:: RECORDED INFORMATION ::

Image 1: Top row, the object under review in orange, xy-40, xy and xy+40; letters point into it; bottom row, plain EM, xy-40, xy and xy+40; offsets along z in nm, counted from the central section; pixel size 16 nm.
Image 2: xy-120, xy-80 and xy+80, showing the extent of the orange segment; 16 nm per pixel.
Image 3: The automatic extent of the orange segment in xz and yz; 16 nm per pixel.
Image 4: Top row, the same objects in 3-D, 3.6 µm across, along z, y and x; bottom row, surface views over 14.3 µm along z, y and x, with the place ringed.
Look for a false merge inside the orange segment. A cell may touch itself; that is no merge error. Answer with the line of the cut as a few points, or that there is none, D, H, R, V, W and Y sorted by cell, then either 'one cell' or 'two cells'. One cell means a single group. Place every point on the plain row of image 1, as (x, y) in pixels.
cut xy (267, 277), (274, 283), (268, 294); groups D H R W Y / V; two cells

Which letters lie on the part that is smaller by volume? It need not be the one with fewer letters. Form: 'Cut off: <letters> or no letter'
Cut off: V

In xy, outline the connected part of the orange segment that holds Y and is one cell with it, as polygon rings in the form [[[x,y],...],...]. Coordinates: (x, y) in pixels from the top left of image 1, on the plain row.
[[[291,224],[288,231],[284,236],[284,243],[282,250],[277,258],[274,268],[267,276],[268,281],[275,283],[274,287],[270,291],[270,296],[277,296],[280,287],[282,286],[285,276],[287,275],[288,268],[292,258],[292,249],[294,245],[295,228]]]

:::

> WHAT YOU SHOULD DO:
Only the lines from the first line of the records through the one containing "Image 2: xy-120, xy-80" should be reproduced, exactly, with both of them included.

> RESULT OF THIS TASK:
Image 1: Top row, the object under review in orange, xy-40, xy and xy+40; letters point into it; bottom row, plain EM, xy-40, xy and xy+40; offsets along z in nm, counted from the central section; pixel size 16 nm.
Image 2: xy-120, xy-80 and xy+80, showing the extent of the orange segment; 16 nm per pixel.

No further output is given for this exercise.